Task statement -> Rewrite the lines from the line with "doğar. Bu nedenle Ometeotl, bir" up to and including the line with "Сведения об образовательной организации" as a Markdown table with the columns Number and Text. Give each line its own numbered row and leave out blank lines.

------------------------------

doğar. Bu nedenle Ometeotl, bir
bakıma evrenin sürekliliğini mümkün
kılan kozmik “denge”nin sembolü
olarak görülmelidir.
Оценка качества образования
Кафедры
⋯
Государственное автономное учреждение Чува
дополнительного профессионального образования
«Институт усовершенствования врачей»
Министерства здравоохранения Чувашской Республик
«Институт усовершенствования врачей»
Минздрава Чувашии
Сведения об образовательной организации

------------------------------

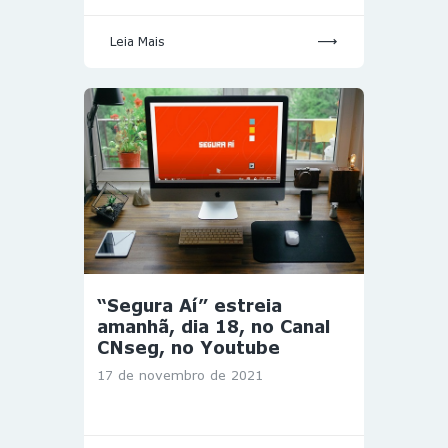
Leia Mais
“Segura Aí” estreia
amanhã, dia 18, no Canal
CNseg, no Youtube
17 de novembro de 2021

------------------------------

Answer below ->
| Number | Text |
|---|---|
| 1 | doğar. Bu nedenle Ometeotl, bir |
| 2 | bakıma evrenin sürekliliğini mümkün |
| 3 | kılan kozmik “denge”nin sembolü |
| 4 | olarak görülmelidir. |
| 5 | Оценка качества образования |
| 6 | Кафедры |
| 7 | ⋯ |
| 8 | Государственное автономное учреждение Чува |
| 9 | дополнительного профессионального образования |
| 10 | «Институт усовершенствования врачей» |
| 11 | Министерства здравоохранения Чувашской Республик |
| 12 | «Институт усовершенствования врачей» |
| 13 | Минздрава Чувашии |
| 14 | Сведения об образовательной организации |